In the case of Proulx, her style quickly wore on me. I'm truly not a Grammar Nazi; fiction is not meant to be an essay. But she uses sentence fragments so frequently she doesn't flow, and boy she piles on the metaphors in her drawn-out descriptions. But the worse part is the protagonist: Quoyle. This is a paragraph of how he's described early on which should give you an idea of Proulx's characterization and style:
A great damp loaf of a body. At six he weighed eighty pounds. At sixteen he was buried under a casement of flesh. Head shaped like a crenshaw, no neck, reddish hair ruched back. Features as bunched as kissed fingertips. Eyes the color of plastic. The monstrous chin, a freakish shelf jutting from the lower face.
Note the choppy syntax. That could be effective done sparingly but the entire book is written like that. (And er...plastic has a color? Kissed fingertips are bunched? Really?) Quoyle's a lump of a character in every way who has never been able to hold a job long. His wife, Petal Bear, who thankfully is killed off early in the novel, sold their two young girls to a pornographer. (The girls are found before they can be harmed.)
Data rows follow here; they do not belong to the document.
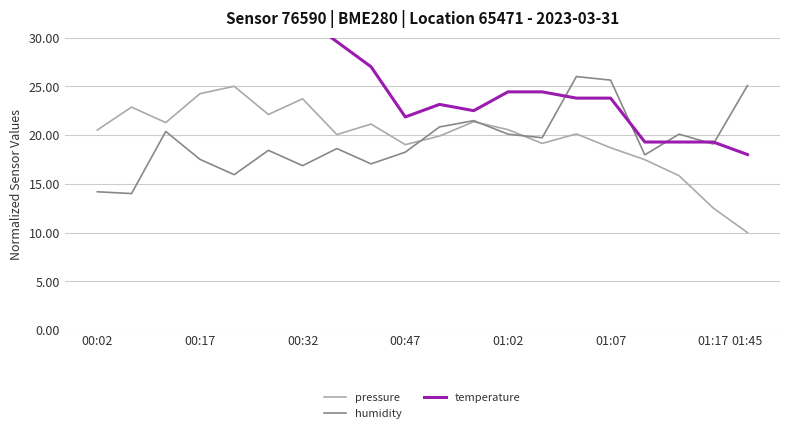

List the series in order of their peak value, lowest first.

pressure, humidity, temperature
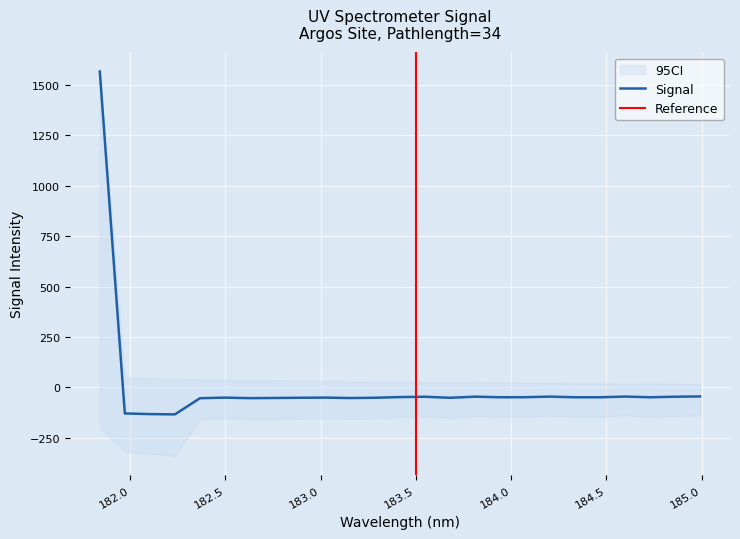

What is the difference between the second highest and minimum values?

89.0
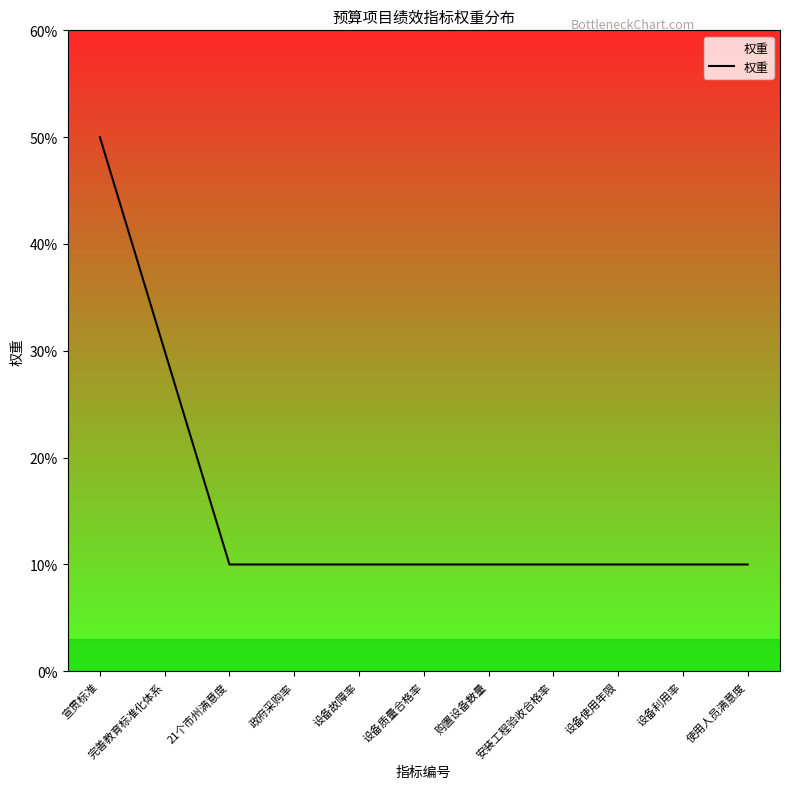

What is the greatest value displayed?

50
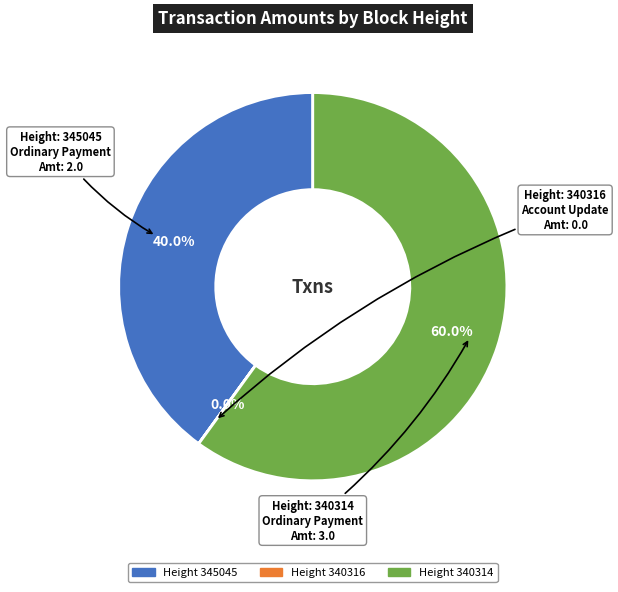

Is there any slice that represents more than half of the pie?

Yes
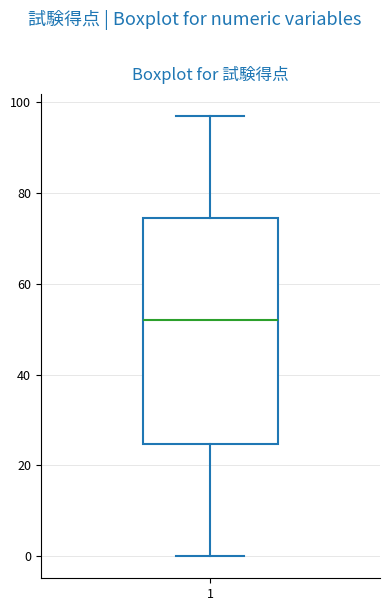

Read this box plot against the y-axis: the position of the median line, the range covered by the box, and the ends of both whiskers. The values are not printed on the chart, so give them approximately, as read against the axis.

median 52, box 24 to 74, whiskers 0 to 98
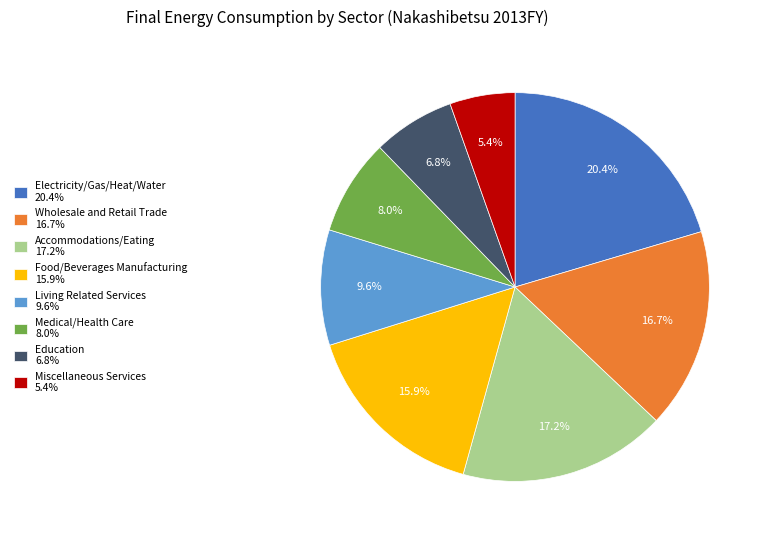

Which slice is the smallest?

Miscellaneous Services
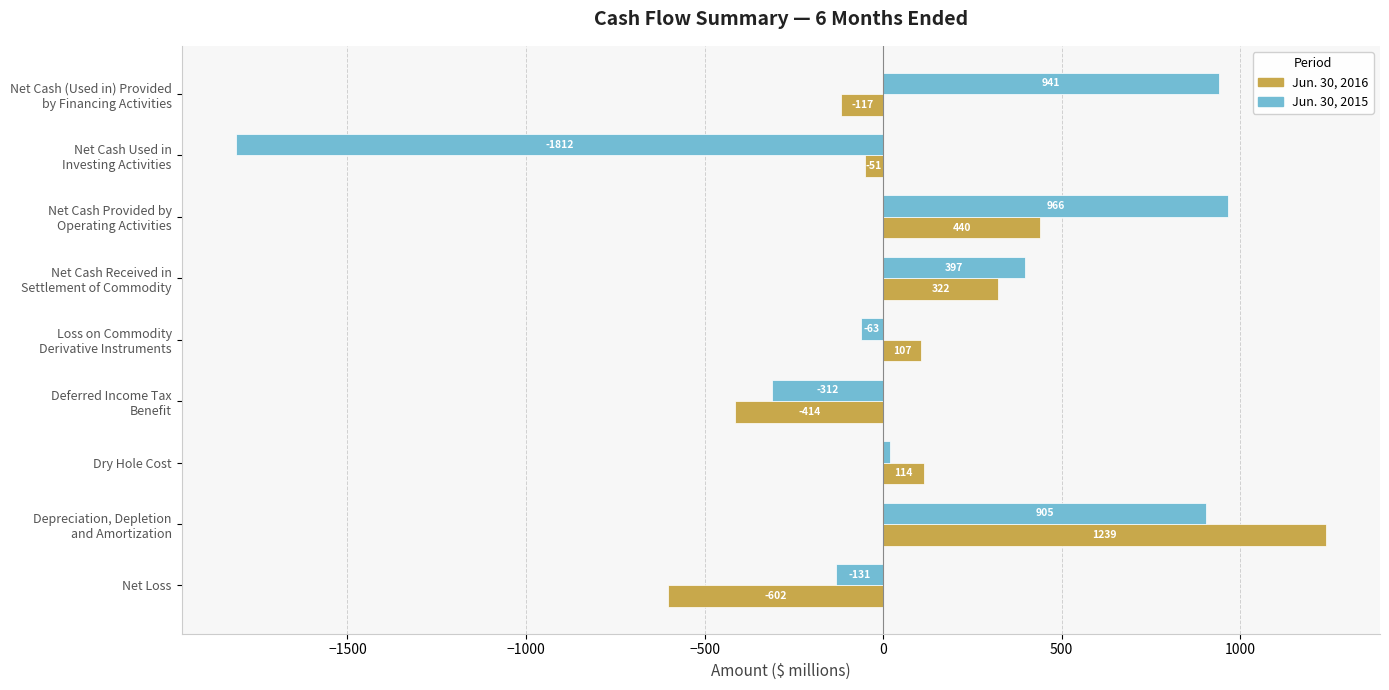

Which series has the largest total across all categories?

Jun. 30, 2016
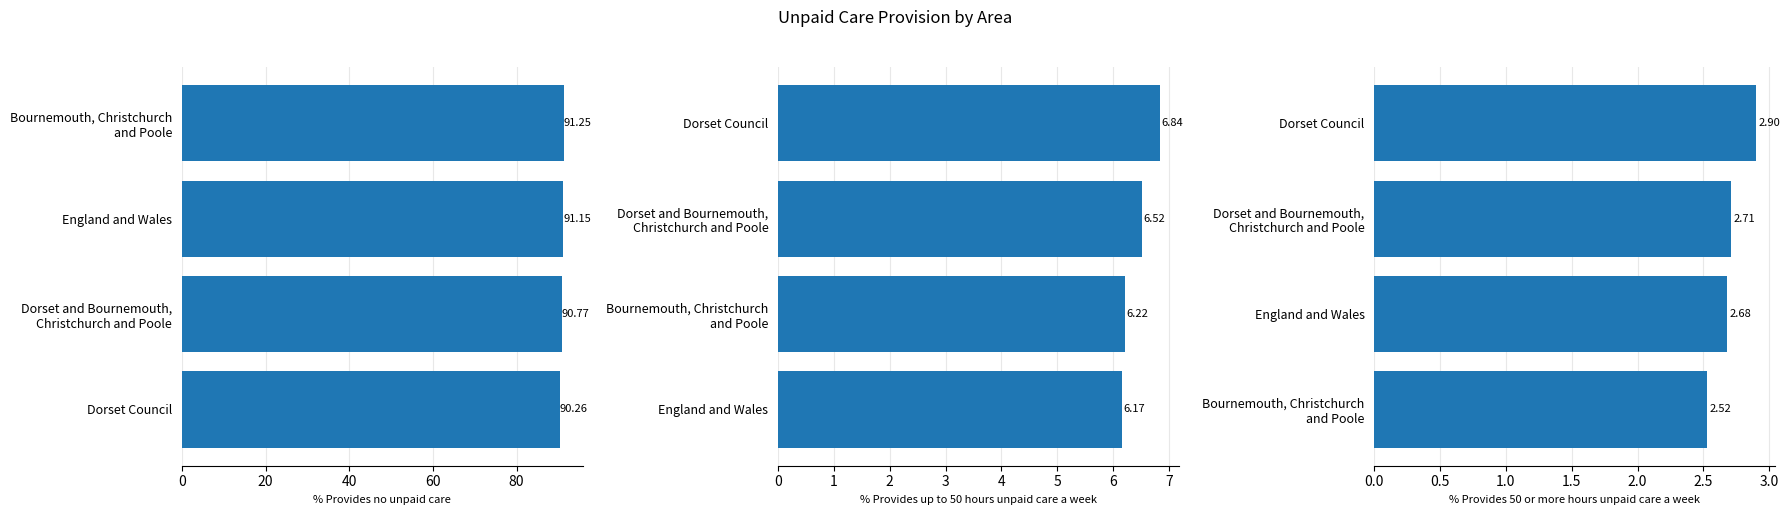

Count the number of data series in this chart.

3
The pace is slooooow and about a third of the way I knew I'd had enough. I struggled to get that far. Painful. If you don't love Proulx's style--and I hated it--there's no reason to stay.
--- End quote ---
Jeff Wrangler:
--- Quote from: Front-Ranger on February 02, 2011, 06:08:58 pm ---We're getting off topic, but I couldn't resist the opportunity to quote from a reviewer of The Shipping News by lisaMariaClark that is illustrative of how legions of readers feel about Annie Proulx's style:
--- End quote ---
I still think your own use of nouns is a bit overblown ("Legions"? C'mon. ...), but at least you are offering evidence besides your own opinion. This is a good thing. :)
I don't think you get to be an award-winning author if "legions" of readers find you, well, unreadable.